### Source extract
Your phone will check for the real values of MaxUnsignedApp and then it will set it and you have to interop unlock your phone again.
So no need to restore


----------



## titi66200 (Jun 3, 2016)

ngame said:


> if you restore these values you will lose your interop unlock .
> Your phone will check for the real values of MaxUnsignedApp and then it will set it and you have to interop unlock your phone again.
> So no need to restore

Click to collapse



Unregister my 1020 using WP Developer registration 8.1 then re-register it and not working for me.

Edit 

After Hard reset same thing.

When trying to deploy

"Error: A connection attempt failed because the connected party did not properly beyond a certain period or an established connection has failed because the host connection did not respond.  "


----------



## ngame (Jun 3, 2016)

titi66200 said:


> Unregister my 1020 using WP Developer registration 8.1 then re-register it and not working for me.

Click to collapse



OK So surely it's the build bug . still you can't sideload appx and xap and appxbundle ?


----------



## titi66200 (Jun 3, 2016)

ngame said:


> OK So surely it's the build bug . still you can't sideload appx and xap and appxbundle ?

Click to collapse



Can't sideload appx and xap and appxbundle and Can't deploy my app with VS Studio.


----------



## winphouser (Jun 3, 2016)

@ngame @titi66200 I have permanent interop and for me Interop Tools and Reboot app install fine by tapping in File Explorer. 14356.1000/640XL (I can't deploy xaps either. Haven't tried deploying appx/appxbundle from PC.)


----------



## titi66200 (Jun 3, 2016)

Found this
Build 14356 Issues: Set Photos as Lock-screen / background missing, Deploying apps broken
http://www.nokiapoweruser.com/windows-10-mobile-build-14356-issues-photos-cant-be-set-as-lockscreen-backgrounf/


----------



## G.moe (Jun 4, 2016)

The bug is also prevalent in Feedback Hub.


----------



## s0rata (Jun 4, 2016)

titi66200 said:


> Found this
> Build 14356 Issues: Set Photos as Lock-screen / background missing, Deploying apps broken
> http://www.nokiapoweruser.com/windows-10-mobile-build-14356-issues-photos-cant-be-set-as-lockscreen-backgrounf/

Click to collapse



Ok, so this is the bug. We need to wait for the fix for the next build. 

But problem for unsupported device like mine. I do hard reset so the value of the registry revert back to the original and without these app, I can't get the update. 
The point is that i don't want to go back to previous build, it takes so long.

Edited: 
I have found a solution by using this app.
http://www.nokiapoweruser.com/inter...istry-hacker-that-doesnt-need-interop-unlock/


----------



## x_orange90_x (Jun 8, 2016)

There is a new Fast Ring build out today, 14361. In the list of Known Issues I've spotted this:

You won’t be able to deploy an app via Visual Studio 2015 Update 2 to a phone running this build. As a workaround – you can deploy the app by using the Windows 10 Application Deployment (WinAppDeployCmd.exe) command-line tool.
Read more at https://blogs.windows.com/windowsex...ider-preview-build-14361/#auDQu7XYVoYi2f6s.99

Those of you still trying to deploy to the previous build should try this it you haven't already. If anything its at least a warning not to update to this new build either.


----------



## ingcarranza88 (Jun 9, 2016)

Same issue with my 950... I hope there is a fix soon.

Enviado desde mTalk


----------

### Problem A
Quote every line of the stored data entries below word for word, leaving out the pictures.

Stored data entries
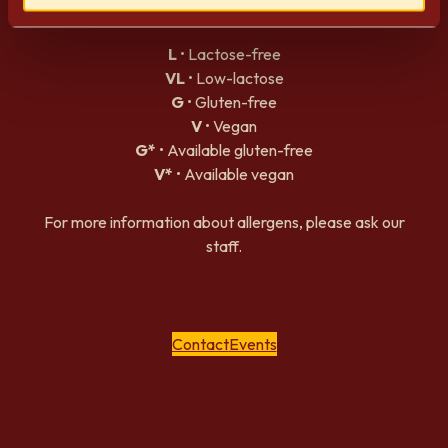
Allergens
L
• Lactose-free
VL
• Low-lactose
G
• Gluten-free
V
• Vegan
G*
• Available gluten-free
V*
• Available vegan
For more information about allergens, please ask our
staff.
Contact
Events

### Problem B
Answer these questions from the forum thread:
(i) What phone model does winphouser list?
(ii) Where does G.moe say the bug is also prevalent?
(iii) Which command-line tool does the Known Issues note give as a workaround for deploying an app?

### Written reply A
Allergens
L
• Lactose-free
VL
• Low-lactose
G
• Gluten-free
V
• Vegan
G*
• Available gluten-free
V*
• Available vegan
For more information about allergens, please ask our
staff.
Contact
Events

### Written reply B
(i) 640XL
(ii) In Feedback Hub
(iii) The Windows 10 Application Deployment (WinAppDeployCmd.exe) command-line tool